- [EXCERPTED RECORDS]
★ ★ ★ ★ ★

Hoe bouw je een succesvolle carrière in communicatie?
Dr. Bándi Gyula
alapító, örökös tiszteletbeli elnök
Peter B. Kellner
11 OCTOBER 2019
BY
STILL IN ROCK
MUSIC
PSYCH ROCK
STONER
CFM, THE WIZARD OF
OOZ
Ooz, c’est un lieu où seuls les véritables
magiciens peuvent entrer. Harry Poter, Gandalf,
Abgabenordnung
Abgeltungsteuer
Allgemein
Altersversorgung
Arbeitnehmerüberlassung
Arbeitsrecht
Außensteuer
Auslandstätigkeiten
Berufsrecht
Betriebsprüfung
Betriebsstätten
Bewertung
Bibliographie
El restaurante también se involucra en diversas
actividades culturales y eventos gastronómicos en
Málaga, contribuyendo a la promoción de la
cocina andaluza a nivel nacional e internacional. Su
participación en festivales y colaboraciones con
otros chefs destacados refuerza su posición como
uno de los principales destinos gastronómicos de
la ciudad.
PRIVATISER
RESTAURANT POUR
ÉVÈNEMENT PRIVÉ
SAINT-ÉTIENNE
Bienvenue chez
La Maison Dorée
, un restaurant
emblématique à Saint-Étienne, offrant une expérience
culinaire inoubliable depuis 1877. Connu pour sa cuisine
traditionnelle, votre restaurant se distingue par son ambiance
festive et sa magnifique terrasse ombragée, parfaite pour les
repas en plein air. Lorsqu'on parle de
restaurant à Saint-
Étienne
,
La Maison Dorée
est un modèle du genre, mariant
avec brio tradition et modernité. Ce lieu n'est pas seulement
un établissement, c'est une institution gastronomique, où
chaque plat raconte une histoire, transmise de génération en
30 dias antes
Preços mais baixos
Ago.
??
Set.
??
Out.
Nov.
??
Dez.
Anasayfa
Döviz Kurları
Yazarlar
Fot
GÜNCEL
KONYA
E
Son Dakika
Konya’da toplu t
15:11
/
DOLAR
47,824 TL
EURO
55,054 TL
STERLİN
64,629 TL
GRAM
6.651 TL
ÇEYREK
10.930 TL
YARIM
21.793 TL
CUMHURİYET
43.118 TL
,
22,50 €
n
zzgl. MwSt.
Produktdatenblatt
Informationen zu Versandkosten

★ ★ ★ ★ ★

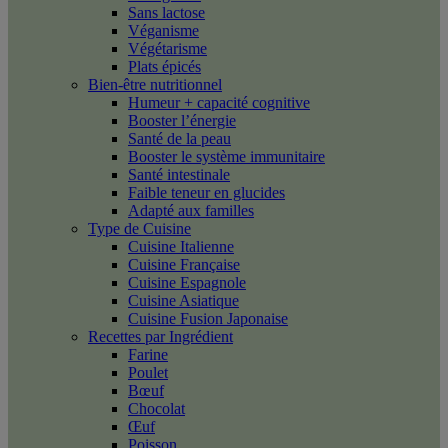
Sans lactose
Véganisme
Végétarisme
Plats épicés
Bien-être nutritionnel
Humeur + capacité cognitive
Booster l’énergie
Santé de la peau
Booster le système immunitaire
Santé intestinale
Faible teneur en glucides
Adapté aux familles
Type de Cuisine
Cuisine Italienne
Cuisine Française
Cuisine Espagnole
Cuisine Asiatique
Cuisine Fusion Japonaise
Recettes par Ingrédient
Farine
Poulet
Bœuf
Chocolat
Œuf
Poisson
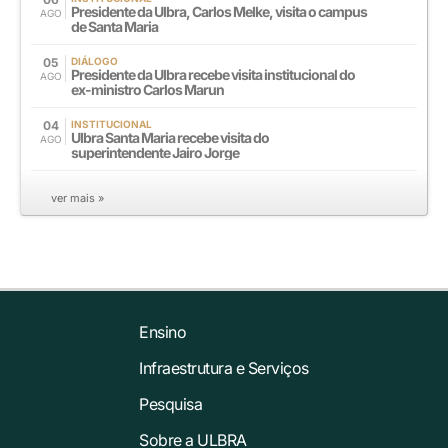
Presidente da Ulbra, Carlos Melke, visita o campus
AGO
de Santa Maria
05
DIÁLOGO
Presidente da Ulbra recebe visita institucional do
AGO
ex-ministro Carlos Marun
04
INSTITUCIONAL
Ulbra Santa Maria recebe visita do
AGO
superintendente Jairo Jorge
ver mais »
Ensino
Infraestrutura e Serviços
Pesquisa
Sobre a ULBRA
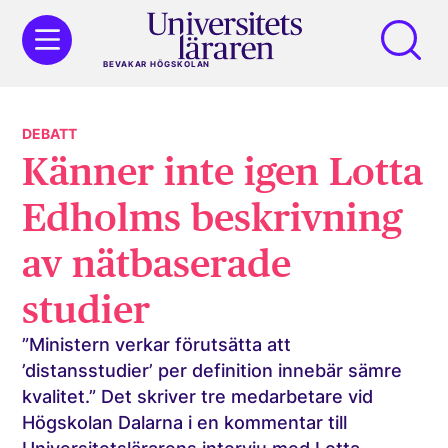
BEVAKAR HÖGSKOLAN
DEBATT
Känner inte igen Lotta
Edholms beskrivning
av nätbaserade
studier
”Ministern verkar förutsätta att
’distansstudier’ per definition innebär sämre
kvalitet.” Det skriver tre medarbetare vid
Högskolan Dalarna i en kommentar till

★ ★ ★ ★ ★

- [EXERCISE]
Copy out exactly the material that runs from the line with "Presidente da Ulbra, Carlos" to the line with "Edholms beskrivning", ends included, and leave the pictures behind.

- [RESPONSE FOR THIS EXERCISE]
Presidente da Ulbra, Carlos Melke, visita o campus
AGO
de Santa Maria
05
DIÁLOGO
Presidente da Ulbra recebe visita institucional do
AGO
ex-ministro Carlos Marun
04
INSTITUCIONAL
Ulbra Santa Maria recebe visita do
AGO
superintendente Jairo Jorge
ver mais »
Ensino
Infraestrutura e Serviços
Pesquisa
Sobre a ULBRA
BEVAKAR HÖGSKOLAN
DEBATT
Känner inte igen Lotta
Edholms beskrivning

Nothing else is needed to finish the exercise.